Would she be angry at Jesus/God?

Would she be glad to know why this happened to her son, and that it was set up as an honor?

All we end up knowing from the story, is she and her husband are afraid.

Would it help me in suffering, to know that it is for the glory of God? I hope so. I think it might. I pray that I never need to know. I think fear is a pretty honest and appropriate response to seeing the power and healing of God!
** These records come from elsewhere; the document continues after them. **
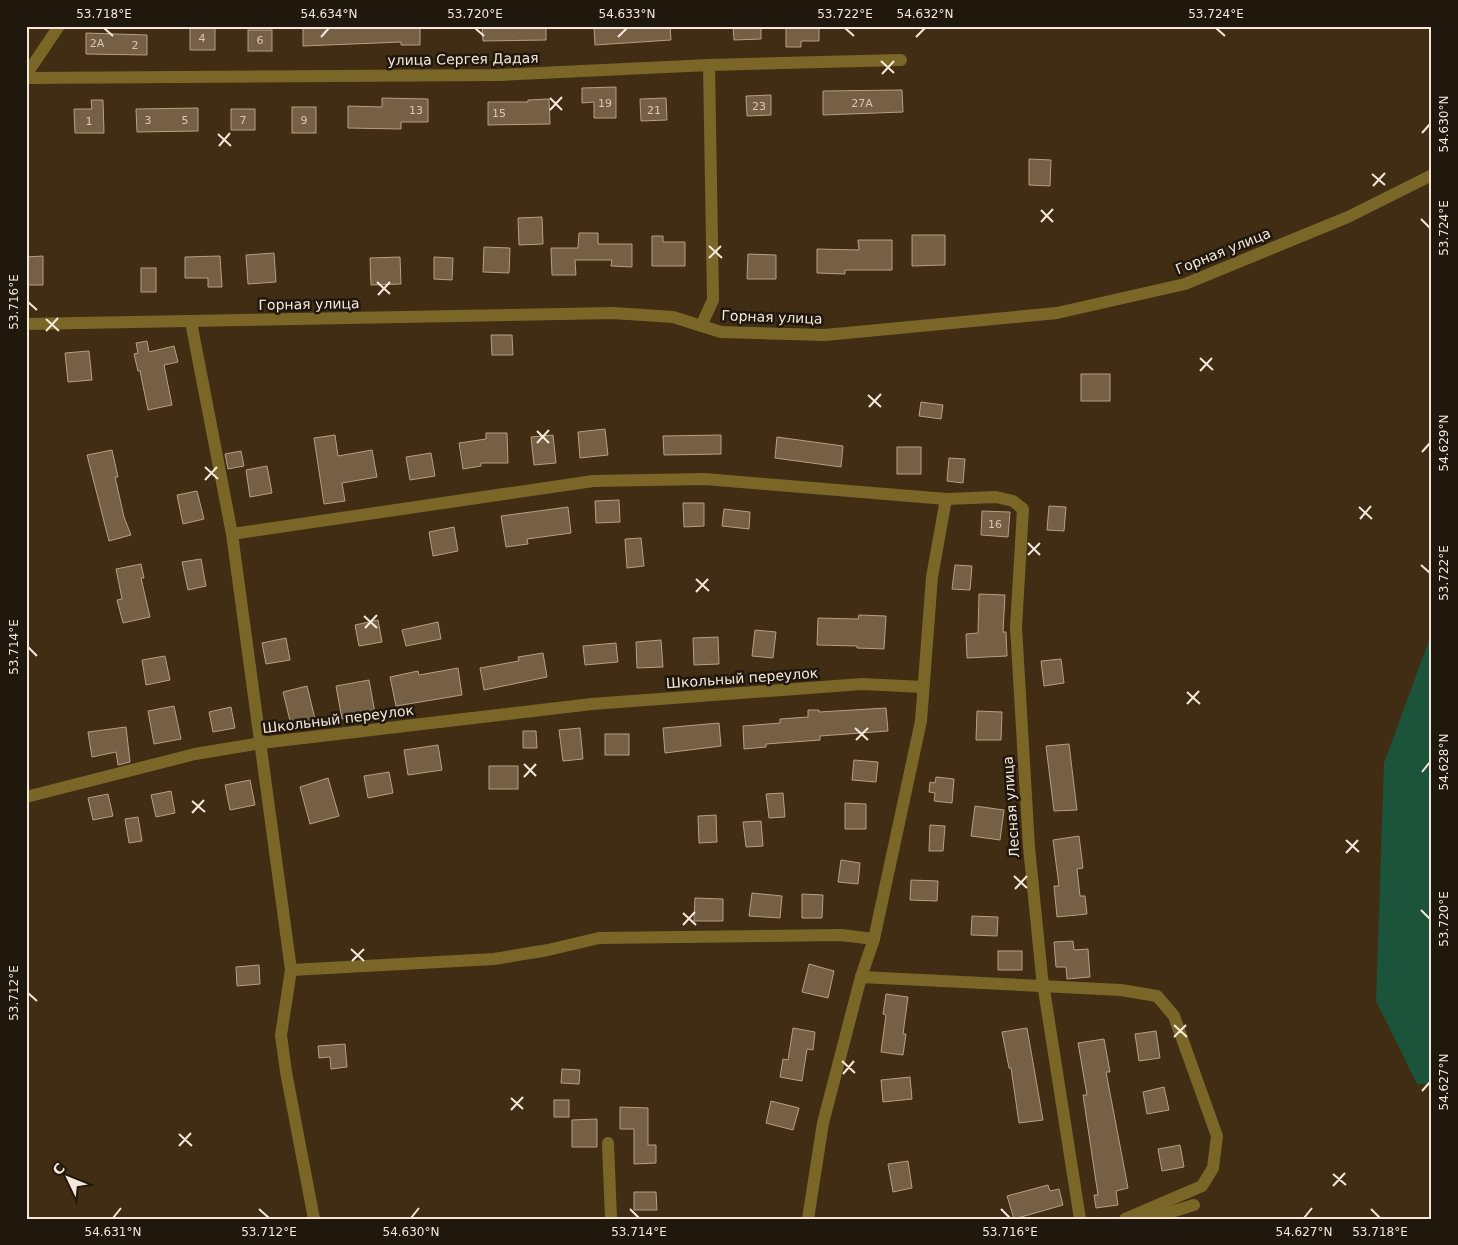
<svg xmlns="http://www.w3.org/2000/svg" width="1458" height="1245" viewBox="0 0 1458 1245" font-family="'DejaVu Sans',sans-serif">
<rect width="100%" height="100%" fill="#402d14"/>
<polygon fill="#1b543a" points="1432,632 1432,1084 1417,1084 1376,1001 1384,763"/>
<g fill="#756046" stroke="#b69f83">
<rect x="190" y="26" width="25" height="24"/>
<polygon points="303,26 420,26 420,45 401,45 401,42 303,46"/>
<polygon points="482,26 546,26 546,40 483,41"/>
<polygon points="594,26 670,26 671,40 595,45"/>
<polygon points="733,26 761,26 761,39 734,40"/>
<polygon points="786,26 819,26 819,41 801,41 801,47 786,47"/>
<rect x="248" y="30" width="24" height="21"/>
<polygon points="86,33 147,35 147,55 86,54"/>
<polygon points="616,87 616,118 594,118 594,102 582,103 582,88"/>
<polygon points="902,90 903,112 823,115 823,91"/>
<polygon points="771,95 771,115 747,116 746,96"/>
<polygon points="382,98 428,99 428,122 401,122 401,129 348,128 348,106 382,107"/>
<polygon points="666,98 667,120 641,121 640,99"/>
<polygon points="549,99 550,124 488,125 488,102 528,102 528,100"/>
<polygon points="91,100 103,100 104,133 75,133 74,109 92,109"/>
<rect x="292" y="107" width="24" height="26"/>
<polygon points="198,108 198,131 137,132 136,109"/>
<rect x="231" y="109" width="24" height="21"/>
<polygon points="1029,159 1051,160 1050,186 1029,185"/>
<polygon points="542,217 543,244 519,245 518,218"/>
<polygon points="579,233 598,233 598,244 632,244 632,267 611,266 612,260 575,260 576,275 552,275 551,248 578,248"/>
<polygon points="912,235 945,235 945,265 912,266"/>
<polygon points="652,236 663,236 663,242 685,242 685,266 652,266"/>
<polygon points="858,240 892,240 892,270 845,270 845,274 817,273 817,249 859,250"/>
<polygon points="484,247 510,248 509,273 483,272"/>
<polygon points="274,253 276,282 248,284 246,255"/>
<polygon points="748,254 776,255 776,279 747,279"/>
<polygon points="43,256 43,285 26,285 26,257"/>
<polygon points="220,256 222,287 208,287 208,278 185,278 185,257"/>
<polygon points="400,257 401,284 371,285 370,258"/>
<polygon points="434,257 453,258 452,280 434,279"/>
<rect x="141" y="268" width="15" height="24"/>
<polygon points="491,335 512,335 513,355 492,355"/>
<polygon points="147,341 149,352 174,346 178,362 164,365 172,405 148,410 140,371 138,371 134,354 138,353 136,343"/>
<polygon points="89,351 92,380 68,382 65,353"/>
<rect x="1081" y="374" width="29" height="27"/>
<polygon points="921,402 943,405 941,419 919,416"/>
<polygon points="605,429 608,455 580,458 578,432"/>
<polygon points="486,433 507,433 508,463 481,463 481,466 463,469 459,443 486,439"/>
<polygon points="335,435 338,456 372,450 377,477 342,483 345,501 324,504 314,438"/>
<polygon points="553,435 556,463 534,465 531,437"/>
<polygon points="721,435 721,454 664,455 663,436"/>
<polygon points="777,437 843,446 841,467 775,458"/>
<rect x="897" y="447" width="24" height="27"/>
<polygon points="112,450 118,477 115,477 124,517 131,535 109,541 87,455"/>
<polygon points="241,451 244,466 228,469 225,454"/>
<polygon points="431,453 435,476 410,480 406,457"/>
<polygon points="949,458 965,459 963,483 947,481"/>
<polygon points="267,466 272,493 250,497 246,470"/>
<polygon points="197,491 204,519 183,524 177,495"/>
<polygon points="619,500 620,522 596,523 595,501"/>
<polygon points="683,503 704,503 704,526 684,527"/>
<polygon points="1049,506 1066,507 1064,531 1047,530"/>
<polygon points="568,507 571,533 527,539 528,544 506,547 501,516"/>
<polygon points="724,509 750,512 749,529 722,526"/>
<polygon points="982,511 1010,512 1008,537 981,535"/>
<polygon points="454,527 458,551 433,556 429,532"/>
<polygon points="641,538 644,566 627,568 625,539"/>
<polygon points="201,559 206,586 188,590 182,562"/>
<polygon points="141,564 144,578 141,578 150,617 123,623 117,600 122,599 116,569"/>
<polygon points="955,565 972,566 970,590 952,589"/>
<polygon points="979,594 1005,595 1003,632 1006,632 1007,656 967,658 966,634 978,633"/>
<polygon points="859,615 886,616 884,649 857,648 857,646 817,645 818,618 858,619"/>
<polygon points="378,620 382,642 359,646 355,625"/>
<polygon points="438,622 441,639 406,646 402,630"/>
<polygon points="755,630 776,632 773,658 752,656"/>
<polygon points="718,637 719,664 694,665 693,638"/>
<polygon points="286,638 290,660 266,664 262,643"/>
<polygon points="661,640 663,667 637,668 636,642"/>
<polygon points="616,643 618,662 585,665 583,646"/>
<polygon points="543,653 547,677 484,690 480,668 519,661 518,657"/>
<polygon points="165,656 170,680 146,685 142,660"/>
<polygon points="1061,659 1064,683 1044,686 1041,661"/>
<polygon points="458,668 462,695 396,706 390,677 418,671 419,675"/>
<polygon points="369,680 375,713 342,719 336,686"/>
<polygon points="307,686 316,723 292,729 283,692"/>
<polygon points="174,706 181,739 154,744 148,711"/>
<polygon points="231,707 235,728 213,732 209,712"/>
<polygon points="886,708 888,731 820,736 820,740 766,744 766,747 744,749 743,726 780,723 780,719 808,717 808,710 819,710 819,712"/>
<polygon points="977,711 1002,712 1001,740 976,740"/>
<polygon points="719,723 721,746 665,753 663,728"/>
<polygon points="126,727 130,762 118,765 116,752 92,757 88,732"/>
<polygon points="580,728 583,759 563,761 559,730"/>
<polygon points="523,731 536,731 537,748 523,748"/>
<rect x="605" y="734" width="24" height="21"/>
<polygon points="1069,744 1077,810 1054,811 1046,746"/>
<polygon points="438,745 442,770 408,775 404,750"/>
<polygon points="854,760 878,762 876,782 852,780"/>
<rect x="489" y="766" width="29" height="23"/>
<polygon points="389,772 393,793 368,798 364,776"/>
<polygon points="936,777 954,779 952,803 934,801 935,793 929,792 930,782 935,783"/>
<polygon points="328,778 339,816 310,824 300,787"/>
<polygon points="250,780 255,805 230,810 225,785"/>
<polygon points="171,791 175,813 156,817 151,795"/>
<polygon points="783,793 785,817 769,818 766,794"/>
<polygon points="108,794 113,816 93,820 88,798"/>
<polygon points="845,803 866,804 866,829 845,829"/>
<polygon points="975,806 1004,810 1000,840 971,836"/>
<polygon points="716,815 717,842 699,843 698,816"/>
<polygon points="138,817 142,841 129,843 125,819"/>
<polygon points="761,821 763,846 746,847 743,822"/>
<polygon points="930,825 945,826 943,851 929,851"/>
<polygon points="1079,836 1083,868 1077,869 1080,896 1085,896 1087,914 1057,917 1054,886 1059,886 1053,840"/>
<polygon points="841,860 860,863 858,884 838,882"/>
<polygon points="911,880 938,881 937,901 910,900"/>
<polygon points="752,893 782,896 780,918 749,916"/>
<polygon points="802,894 823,895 822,918 802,918"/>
<polygon points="695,898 723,899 723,921 694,921"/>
<polygon points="972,916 998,917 997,936 971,935"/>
<polygon points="1073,941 1074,950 1088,949 1090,977 1067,979 1066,967 1056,967 1054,942"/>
<rect x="998" y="951" width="24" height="19"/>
<polygon points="809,964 834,971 828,998 802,992"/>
<polygon points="259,965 260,984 237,986 236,967"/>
<polygon points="886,994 908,997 903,1034 906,1034 903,1055 881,1052 886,1015 883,1014"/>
<polygon points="793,1028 815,1032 813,1050 807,1049 802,1081 780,1077 783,1059 788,1060"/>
<polygon points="1027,1028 1043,1120 1019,1123 1011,1068 1009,1068 1002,1032"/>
<polygon points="1156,1031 1160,1058 1139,1061 1135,1034"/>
<polygon points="1104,1039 1110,1072 1106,1072 1128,1188 1116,1191 1118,1205 1096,1208 1094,1195 1098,1195 1083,1095 1087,1095 1078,1043"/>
<polygon points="345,1044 347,1067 331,1069 330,1057 319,1058 318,1046"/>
<polygon points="562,1069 580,1070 579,1084 561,1083"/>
<polygon points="910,1077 912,1099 883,1102 881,1080"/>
<polygon points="1164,1087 1169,1110 1147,1114 1143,1092"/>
<rect x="554" y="1100" width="15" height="17"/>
<polygon points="771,1101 799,1108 793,1130 766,1123"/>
<polygon points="620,1107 648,1108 648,1145 656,1145 656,1163 634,1164 634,1129 620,1129"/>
<polygon points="597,1119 597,1147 572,1147 572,1120"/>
<polygon points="1180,1145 1184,1167 1162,1171 1158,1149"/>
<polygon points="908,1161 912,1188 893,1192 888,1164"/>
<polygon points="1048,1185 1050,1191 1059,1189 1063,1205 1014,1219 1007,1196"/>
<polygon points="634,1192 656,1192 657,1210 634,1210"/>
</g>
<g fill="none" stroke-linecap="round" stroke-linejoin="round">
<g stroke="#7a6728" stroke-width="12">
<polyline points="26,75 59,26"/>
<polyline points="26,78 499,75 709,65 901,60"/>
<polyline points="191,322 232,534 291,970"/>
<polyline points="26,324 613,313 673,317 721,332 825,335 1057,313 1185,284 1348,217 1432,175"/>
<polyline points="701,326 713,300 709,65"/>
<polyline points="232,534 593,481 705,479 946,499 996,497 1013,501 1023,509 1016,627 1029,847 1042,977 1080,1219"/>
<polyline points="26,797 195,754 261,743 592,704 862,684 923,687"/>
<polyline points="861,977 1121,990 1157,996 1174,1016 1217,1136 1213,1168 1202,1186 1125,1219"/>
<polyline points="608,1143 611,1219"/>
<polyline points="314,1219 286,1072 281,1035 291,970 494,959 548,950 599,938 841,935 874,939"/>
<polyline points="808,1219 823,1123 861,977 874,939 921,721 932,577 946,499"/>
<polyline points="1148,1219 1194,1205"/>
</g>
</g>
<path fill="none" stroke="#f5e8da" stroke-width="2" d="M104 28 113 36M475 28 484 36M845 28 854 36M1216 28 1225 36M321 37 329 28M618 37 627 28M916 37 925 28M881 61 894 73M882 74 894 61M550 98 562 110M550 110 562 97M1422 133 1430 124M218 134 231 146M219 146 230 133M1372 174 1385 185M1373 186 1385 173M1041 210 1053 222M1421 219 1430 228M1041 222 1053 209M709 246 722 258M709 258 721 246M377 282 390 294M378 295 390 282M28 302 37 310M46 319 59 331M46 331 58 318M1200 358 1213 370M1200 371 1212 358M868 395 881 407M869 407 881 394M537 431 549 443M537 443 549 430M1422 452 1430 443M205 467 218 479M205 480 217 467M1359 507 1372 519M1360 519 1371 506M1028 543 1040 555M1028 555 1040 543M1421 565 1430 573M696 579 709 591M696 592 708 579M364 616 377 628M365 628 377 615M28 647 37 656M1187 692 1200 704M1187 704 1199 691M855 728 868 740M856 740 868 728M524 764 536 776M1422 772 1430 762M524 777 536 764M192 801 205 812M192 813 204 800M1346 840 1359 852M1346 853 1358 840M1014 876 1027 888M1015 889 1027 876M1421 910 1430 919M683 913 696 925M683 925 695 912M351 949 364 961M352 961 364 949M28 993 37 1001M1174 1025 1187 1037M1174 1037 1186 1025M842 1061 855 1073M843 1074 854 1061M1422 1091 1430 1082M511 1098 523 1109M511 1110 523 1097M179 1134 192 1146M179 1146 191 1133M1333 1174 1346 1185M1333 1186 1345 1173M259 1209 269 1218M630 1209 639 1218M1001 1209 1010 1218M1371 1209 1380 1218M113 1218 121 1208M411 1218 419 1208M1304 1218 1312 1208"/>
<g text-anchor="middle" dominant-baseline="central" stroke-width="5" stroke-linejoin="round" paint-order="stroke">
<g font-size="11" fill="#d5c6b5">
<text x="202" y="38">4</text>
<text x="260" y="40">6</text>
<text x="97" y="43">2А</text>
<text x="135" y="45">2</text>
<text x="605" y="103">19</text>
<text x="862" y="103">27А</text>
<text x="759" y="106">23</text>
<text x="416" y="110">13</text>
<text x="654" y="110">21</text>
<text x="499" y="113">15</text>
<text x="148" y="120">3</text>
<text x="185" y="120">5</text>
<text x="243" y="120">7</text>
<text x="304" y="120">9</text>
<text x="89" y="121">1</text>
<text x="995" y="524">16</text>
</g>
<g font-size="14" fill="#f5e8da" stroke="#20170d">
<text transform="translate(463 59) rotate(-1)">улица Сергея Дадая</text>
<text transform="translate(1223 251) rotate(-22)">Горная улица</text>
<text transform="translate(309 304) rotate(-1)">Горная улица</text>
<text transform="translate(772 317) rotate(2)">Горная улица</text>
<text transform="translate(742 678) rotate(-4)">Школьный переулок</text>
<text transform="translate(338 719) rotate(-7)">Школьный переулок</text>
<text transform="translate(1011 807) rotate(-94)">Лесная улица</text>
</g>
</g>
<rect width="1458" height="1245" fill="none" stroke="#20170d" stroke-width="55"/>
<g transform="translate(68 1178) rotate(313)" stroke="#20170d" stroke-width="4" paint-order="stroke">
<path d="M0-4L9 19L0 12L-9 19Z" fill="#f5e8da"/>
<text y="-8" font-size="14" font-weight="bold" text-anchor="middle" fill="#f5e8da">С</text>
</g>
<rect x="28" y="28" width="1402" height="1190" fill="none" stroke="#f5e8da" stroke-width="2"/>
<g font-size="12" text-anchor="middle" fill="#f5e8da">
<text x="104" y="18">53.718°E</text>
<text x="329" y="18">54.634°N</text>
<text x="475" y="18">53.720°E</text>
<text x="627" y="18">54.633°N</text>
<text x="845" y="18">53.722°E</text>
<text x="925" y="18">54.632°N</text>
<text x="1216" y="18">53.724°E</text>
<text transform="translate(1444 124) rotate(-90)" y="4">54.630°N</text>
<text transform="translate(1444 228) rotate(-90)" y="4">53.724°E</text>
<text transform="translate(14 302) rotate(-90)" y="4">53.716°E</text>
<text transform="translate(1444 443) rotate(-90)" y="4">54.629°N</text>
<text transform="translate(1444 573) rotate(-90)" y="4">53.722°E</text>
<text transform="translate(14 647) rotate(-90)" y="4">53.714°E</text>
<text transform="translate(1444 762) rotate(-90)" y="4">54.628°N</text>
<text transform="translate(1444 919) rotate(-90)" y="4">53.720°E</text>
<text transform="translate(14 993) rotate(-90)" y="4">53.712°E</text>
<text transform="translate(1444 1082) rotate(-90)" y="4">54.627°N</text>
<text x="113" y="1236">54.631°N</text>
<text x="269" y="1236">53.712°E</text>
<text x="411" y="1236">54.630°N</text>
<text x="639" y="1236">53.714°E</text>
<text x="1010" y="1236">53.716°E</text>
<text x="1304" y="1236">54.627°N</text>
<text x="1380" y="1236">53.718°E</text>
</g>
</svg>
*Mostly. Sometimes, some things, sure. But not for being born blind, right?







Luke 15 and how God works

I had this thought today — In Luke 15, first we have a shepherd who values the one lost sheep and goes and hunts for it. This image, perhaps, is a Shepherd-God who hunts, searches, looks, seeks out, protects, carries — even if the “sheep” doesn’t know it needs finding, doesn’t know it is lost. A God so determined maybe the other 99 sheep are now in danger because He left them “in the wilderness”?
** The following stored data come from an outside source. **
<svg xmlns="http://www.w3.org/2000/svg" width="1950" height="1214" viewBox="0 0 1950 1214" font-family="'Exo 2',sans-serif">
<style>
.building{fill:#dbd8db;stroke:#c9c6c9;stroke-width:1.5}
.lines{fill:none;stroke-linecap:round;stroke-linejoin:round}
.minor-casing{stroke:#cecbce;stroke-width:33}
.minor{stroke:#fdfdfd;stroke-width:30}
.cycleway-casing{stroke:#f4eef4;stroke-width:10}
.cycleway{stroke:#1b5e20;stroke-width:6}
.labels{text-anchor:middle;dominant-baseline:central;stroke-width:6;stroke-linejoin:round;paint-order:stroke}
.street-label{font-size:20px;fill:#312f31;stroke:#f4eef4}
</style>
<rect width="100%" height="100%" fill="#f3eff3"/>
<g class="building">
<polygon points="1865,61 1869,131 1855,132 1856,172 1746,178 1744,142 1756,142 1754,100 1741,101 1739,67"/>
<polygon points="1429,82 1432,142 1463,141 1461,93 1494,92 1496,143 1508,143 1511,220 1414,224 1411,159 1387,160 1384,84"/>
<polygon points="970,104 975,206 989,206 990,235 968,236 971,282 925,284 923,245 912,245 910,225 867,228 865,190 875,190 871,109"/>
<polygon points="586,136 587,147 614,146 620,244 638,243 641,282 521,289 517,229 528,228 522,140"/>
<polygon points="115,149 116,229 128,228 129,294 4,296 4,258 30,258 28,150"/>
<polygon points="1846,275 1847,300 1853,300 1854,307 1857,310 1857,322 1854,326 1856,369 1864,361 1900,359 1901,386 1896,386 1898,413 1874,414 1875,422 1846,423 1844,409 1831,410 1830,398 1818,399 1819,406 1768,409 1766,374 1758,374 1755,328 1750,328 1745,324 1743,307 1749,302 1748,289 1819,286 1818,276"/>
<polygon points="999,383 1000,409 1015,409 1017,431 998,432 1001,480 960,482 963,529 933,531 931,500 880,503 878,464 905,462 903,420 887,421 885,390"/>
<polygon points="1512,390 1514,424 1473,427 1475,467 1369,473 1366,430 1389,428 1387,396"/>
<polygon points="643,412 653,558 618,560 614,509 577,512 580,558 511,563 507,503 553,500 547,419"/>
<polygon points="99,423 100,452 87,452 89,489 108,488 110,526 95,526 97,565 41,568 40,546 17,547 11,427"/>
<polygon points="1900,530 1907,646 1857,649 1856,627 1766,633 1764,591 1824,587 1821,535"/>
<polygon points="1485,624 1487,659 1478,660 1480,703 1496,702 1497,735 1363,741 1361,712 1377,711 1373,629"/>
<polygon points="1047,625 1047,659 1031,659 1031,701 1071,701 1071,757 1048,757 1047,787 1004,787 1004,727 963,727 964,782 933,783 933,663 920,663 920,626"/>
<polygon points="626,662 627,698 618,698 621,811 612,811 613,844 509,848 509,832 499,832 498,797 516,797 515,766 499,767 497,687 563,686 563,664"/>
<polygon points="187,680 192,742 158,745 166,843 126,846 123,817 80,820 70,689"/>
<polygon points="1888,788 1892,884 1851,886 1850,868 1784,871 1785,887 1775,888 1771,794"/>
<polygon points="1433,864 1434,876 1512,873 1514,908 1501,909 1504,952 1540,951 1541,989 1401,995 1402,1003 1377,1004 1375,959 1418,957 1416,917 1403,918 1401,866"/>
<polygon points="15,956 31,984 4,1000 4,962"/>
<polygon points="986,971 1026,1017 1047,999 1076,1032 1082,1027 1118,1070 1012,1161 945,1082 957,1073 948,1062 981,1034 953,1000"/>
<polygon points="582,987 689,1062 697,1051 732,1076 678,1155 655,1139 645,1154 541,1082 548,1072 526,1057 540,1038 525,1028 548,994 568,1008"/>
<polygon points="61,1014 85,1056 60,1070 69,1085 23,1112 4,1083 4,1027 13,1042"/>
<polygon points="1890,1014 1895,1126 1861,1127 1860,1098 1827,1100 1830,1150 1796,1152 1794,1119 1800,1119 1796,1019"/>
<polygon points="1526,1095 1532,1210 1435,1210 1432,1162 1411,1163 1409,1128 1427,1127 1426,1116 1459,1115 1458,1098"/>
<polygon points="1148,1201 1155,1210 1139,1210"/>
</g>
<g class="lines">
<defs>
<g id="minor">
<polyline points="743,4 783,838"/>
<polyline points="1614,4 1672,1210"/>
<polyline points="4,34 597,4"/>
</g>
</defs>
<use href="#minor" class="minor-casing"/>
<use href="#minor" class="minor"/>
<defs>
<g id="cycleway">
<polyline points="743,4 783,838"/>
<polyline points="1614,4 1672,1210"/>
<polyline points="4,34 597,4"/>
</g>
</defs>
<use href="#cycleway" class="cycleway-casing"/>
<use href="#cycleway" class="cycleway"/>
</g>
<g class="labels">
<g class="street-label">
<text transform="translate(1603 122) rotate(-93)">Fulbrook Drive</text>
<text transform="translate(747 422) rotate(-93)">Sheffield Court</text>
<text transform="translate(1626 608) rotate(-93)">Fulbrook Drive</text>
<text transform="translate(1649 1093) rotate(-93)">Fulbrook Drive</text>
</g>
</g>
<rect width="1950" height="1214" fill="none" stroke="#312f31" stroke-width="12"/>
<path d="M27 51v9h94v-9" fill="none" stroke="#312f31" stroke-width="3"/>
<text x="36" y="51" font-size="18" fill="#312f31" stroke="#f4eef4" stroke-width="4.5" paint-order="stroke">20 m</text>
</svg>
Then we have a woman who searches diligently for a lost coin. She isn’t rushing about — she has a careful plan, lights a lamp to help see the gleam of metal in the dark house, and uses a broom to sweep. As an image of God, she isn’t leaving others in danger or going into the wilderness — she knows the coin must be on the floor somewhere and so she uses logic and effort until it is found.

Finally, we have the Father who had two sons, perhaps another image of God. He does not search out the prodigal son even when he’s in danger of dying of hunger — but the father is ready with love, care, and rejoicing when the prodigal returns. The father does go out to plead with the older son. But he isn’t forcing either son. He is a father of amazing love and generosity who is ready to pour that out, in abundance, but he isn’t using force.

So sometimes: God will find us in danger and lift us up; God will carefully hunt for us even in the dark; sometimes God will just wait until we return to ourselves, wait until we are ready to join the party, and then lavish us with love.

We all wonder, I think, how does God work. If He’s doing good, why is there so much hate and horror and terrible things going on, like today’s newspaper headlines? If He isn’t doing good, why not? The problem of evil is well above my pay grade. This world is good but not perfected — it is “all ready and not yet” saved, redeemed, reborn. But — then these horrible things? So perhaps sometimes, like with sheep, He saves us, restores us, and we don’t even know we were lost. Although there were plenty of other sheep, the lost one was not ignored or forgotten or written off. Perhaps sometimes God (in some way) is methodically sweeping for a glint of gold in the darkness, something of value, no bit of value too small, to lift up, to save? Perhaps sometimes God is waiting — patiently, hopefully, fully awake — waiting for us to just come home. Waiting for us to join the party. And perhaps like all metaphors or images this isn’t enough or isn’t quite right or is going too far or just doesn’t make sense all the time. Because sometimes things just don’t seem to make sense.

The older brother needs to forgive, turn his thoughts around, and in many ways this seems to me harder than the prodigal coming home. The older brother has to forgive and be reconciled; in joy, because his brother is alive again. Let us remember there is no ending to the parable. But the Father is waiting, arms open.